This also has the side effects of making it impossible to load YouTube videos (I get "an error has occurred" on everything) and gravatars.

I don't know how to go about fixing this problem - the built-in Windows networking troubleshooter doesn't notice that anything is wrong.

Anyone have any idea about what might be wrong with it?

Worira
2013-11-08, 01:56 PM
I'm not sure what's actually causing this, but using HTTPS Everywhere (https://www.eff.org/https-everywhere) should probably fix the immediate problem for you.

lesser_minion
2013-11-08, 02:01 PM
Anyone have any idea about what might be wrong with it?

I wasn't aware that there was ever any magic going on with browsers 'recognising' secure sites -- the browser just goes to http://www.example.com/some-secure-resource and gets a response saying "ur doing it wrong, go to https://www.example.com/some-secure-resource".

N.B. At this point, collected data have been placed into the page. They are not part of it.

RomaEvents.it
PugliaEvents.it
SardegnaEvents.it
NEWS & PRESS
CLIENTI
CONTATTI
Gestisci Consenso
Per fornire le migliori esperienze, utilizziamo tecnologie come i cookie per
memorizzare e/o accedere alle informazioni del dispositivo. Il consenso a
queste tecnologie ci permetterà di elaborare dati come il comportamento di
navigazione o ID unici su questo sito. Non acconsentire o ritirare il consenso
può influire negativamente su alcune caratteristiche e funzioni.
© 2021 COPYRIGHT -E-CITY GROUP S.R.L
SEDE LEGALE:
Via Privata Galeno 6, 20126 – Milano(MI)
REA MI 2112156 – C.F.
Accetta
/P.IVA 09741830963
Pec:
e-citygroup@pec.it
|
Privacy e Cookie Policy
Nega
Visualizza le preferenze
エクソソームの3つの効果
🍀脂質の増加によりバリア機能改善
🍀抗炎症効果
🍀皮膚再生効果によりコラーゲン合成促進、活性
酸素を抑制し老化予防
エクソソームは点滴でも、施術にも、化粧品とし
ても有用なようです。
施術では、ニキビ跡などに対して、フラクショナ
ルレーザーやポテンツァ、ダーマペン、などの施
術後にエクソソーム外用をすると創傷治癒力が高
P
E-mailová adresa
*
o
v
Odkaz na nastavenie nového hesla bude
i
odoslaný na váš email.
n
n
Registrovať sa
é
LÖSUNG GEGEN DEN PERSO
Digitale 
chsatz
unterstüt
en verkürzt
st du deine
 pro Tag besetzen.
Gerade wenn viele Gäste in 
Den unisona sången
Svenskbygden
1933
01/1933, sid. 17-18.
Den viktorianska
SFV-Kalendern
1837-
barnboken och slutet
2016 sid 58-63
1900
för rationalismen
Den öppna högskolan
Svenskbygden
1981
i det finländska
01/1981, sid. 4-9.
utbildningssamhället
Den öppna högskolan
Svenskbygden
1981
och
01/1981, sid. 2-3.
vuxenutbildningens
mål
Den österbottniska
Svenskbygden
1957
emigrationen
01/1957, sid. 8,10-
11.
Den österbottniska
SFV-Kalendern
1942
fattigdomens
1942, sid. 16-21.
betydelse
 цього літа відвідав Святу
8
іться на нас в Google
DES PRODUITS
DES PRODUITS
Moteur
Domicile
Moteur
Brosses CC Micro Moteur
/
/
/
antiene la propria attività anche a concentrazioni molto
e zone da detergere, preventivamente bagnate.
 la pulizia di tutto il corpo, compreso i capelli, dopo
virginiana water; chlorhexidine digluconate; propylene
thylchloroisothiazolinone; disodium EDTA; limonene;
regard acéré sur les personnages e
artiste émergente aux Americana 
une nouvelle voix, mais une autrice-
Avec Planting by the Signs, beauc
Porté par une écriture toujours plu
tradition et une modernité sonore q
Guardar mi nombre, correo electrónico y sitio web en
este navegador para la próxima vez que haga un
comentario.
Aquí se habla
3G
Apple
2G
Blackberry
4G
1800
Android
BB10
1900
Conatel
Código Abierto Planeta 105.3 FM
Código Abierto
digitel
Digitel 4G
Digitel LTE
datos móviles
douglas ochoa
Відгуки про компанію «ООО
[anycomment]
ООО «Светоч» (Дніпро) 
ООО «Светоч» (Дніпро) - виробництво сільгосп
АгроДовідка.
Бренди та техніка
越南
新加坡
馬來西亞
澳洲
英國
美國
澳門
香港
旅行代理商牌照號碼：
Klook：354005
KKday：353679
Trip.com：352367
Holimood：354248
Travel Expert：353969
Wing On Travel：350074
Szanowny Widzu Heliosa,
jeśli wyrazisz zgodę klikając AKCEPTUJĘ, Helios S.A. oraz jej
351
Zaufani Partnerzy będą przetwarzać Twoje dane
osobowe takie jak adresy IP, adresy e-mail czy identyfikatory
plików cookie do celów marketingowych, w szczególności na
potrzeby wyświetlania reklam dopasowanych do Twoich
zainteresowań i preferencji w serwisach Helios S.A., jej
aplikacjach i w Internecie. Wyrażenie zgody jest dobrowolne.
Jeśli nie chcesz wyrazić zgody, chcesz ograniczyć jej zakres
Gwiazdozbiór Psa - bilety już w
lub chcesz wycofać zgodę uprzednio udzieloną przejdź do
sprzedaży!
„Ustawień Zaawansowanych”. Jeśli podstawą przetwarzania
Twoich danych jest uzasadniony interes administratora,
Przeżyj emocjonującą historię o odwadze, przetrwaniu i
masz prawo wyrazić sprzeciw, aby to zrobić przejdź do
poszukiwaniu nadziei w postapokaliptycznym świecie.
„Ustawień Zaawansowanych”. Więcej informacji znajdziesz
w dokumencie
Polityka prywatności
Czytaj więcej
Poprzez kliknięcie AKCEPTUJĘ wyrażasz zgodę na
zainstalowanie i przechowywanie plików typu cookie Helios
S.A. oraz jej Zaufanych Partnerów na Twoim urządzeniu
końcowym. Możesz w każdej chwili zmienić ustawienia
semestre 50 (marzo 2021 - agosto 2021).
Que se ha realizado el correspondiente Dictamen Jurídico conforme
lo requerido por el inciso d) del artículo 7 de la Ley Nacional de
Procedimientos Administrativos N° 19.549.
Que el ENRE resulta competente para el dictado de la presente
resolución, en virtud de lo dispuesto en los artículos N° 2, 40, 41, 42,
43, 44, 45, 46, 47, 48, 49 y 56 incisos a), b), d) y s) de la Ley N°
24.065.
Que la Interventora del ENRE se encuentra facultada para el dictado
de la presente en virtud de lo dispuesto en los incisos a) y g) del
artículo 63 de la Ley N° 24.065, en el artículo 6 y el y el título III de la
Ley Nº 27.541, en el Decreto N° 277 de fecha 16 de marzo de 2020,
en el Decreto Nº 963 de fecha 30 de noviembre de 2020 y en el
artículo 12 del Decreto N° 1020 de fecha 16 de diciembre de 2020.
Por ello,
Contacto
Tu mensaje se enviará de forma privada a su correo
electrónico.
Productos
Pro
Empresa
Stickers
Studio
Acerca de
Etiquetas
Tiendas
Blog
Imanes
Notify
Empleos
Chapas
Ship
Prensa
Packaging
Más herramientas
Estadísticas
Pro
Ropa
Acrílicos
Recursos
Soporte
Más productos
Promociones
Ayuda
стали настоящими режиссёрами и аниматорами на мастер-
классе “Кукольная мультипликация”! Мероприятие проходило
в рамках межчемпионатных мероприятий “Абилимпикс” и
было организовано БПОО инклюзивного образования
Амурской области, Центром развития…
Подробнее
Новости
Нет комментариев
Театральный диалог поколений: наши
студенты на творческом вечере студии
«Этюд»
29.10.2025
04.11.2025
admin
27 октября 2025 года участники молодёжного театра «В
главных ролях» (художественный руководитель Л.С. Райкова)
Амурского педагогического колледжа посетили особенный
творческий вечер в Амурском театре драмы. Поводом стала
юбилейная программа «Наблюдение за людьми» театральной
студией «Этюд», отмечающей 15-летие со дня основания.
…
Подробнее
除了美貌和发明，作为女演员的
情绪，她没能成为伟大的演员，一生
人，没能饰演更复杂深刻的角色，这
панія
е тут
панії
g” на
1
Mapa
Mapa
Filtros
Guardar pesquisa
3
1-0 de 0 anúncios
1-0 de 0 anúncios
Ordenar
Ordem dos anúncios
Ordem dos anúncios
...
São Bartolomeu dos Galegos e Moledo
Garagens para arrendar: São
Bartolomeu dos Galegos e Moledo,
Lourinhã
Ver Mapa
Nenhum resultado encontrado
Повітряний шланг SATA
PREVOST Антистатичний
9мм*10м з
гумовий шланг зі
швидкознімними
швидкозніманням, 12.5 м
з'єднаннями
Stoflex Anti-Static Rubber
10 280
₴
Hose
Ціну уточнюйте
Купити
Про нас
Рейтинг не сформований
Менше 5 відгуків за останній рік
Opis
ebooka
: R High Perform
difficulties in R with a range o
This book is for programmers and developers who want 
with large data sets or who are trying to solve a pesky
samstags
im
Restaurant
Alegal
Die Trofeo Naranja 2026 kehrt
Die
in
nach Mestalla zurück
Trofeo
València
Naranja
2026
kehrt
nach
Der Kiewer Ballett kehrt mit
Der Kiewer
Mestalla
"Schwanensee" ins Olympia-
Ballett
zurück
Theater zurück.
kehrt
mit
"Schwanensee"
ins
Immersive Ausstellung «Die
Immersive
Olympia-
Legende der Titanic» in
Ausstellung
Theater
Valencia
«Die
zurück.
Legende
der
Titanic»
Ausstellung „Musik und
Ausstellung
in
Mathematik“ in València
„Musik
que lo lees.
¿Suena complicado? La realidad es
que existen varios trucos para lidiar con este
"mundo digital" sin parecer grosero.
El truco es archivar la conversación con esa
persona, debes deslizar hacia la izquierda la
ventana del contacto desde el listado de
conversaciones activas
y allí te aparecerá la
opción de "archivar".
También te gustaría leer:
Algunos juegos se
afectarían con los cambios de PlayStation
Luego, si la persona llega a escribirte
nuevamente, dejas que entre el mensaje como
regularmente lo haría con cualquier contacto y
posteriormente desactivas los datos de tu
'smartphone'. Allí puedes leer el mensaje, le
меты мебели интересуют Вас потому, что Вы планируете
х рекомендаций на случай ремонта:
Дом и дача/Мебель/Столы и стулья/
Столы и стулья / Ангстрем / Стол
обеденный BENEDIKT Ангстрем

So, unless I'm hopelessly wrong, your problem is that your browser isn't following redirects. I'd imagine that it's either your network, your antimalware, or some standard extension or piece of configuration you use that's at fault.

Flickerdart
2013-11-08, 02:24 PM
I wasn't aware that there was ever any magic going on with browsers 'recognising' secure sites -- the browser just goes to http://www.example.com/some-secure-resource and gets a response saying "ur doing it wrong, go to https://www.example.com/some-secure-resource".

So, unless I'm hopelessly wrong, your problem is that your browser isn't following redirects. I'd imagine that it's either your network, your antimalware, or some standard extension or piece of configuration you use that's at fault.
Possible, but I haven't made any changes to my settings recently, so I don't know why it would work before but not now.



I'm not sure what's actually causing this, but using HTTPS Everywhere (https://www.eff.org/https-everywhere) should probably fix the immediate problem for you.
This seems to have solved the issue - YouTube videos work as well. Thanks!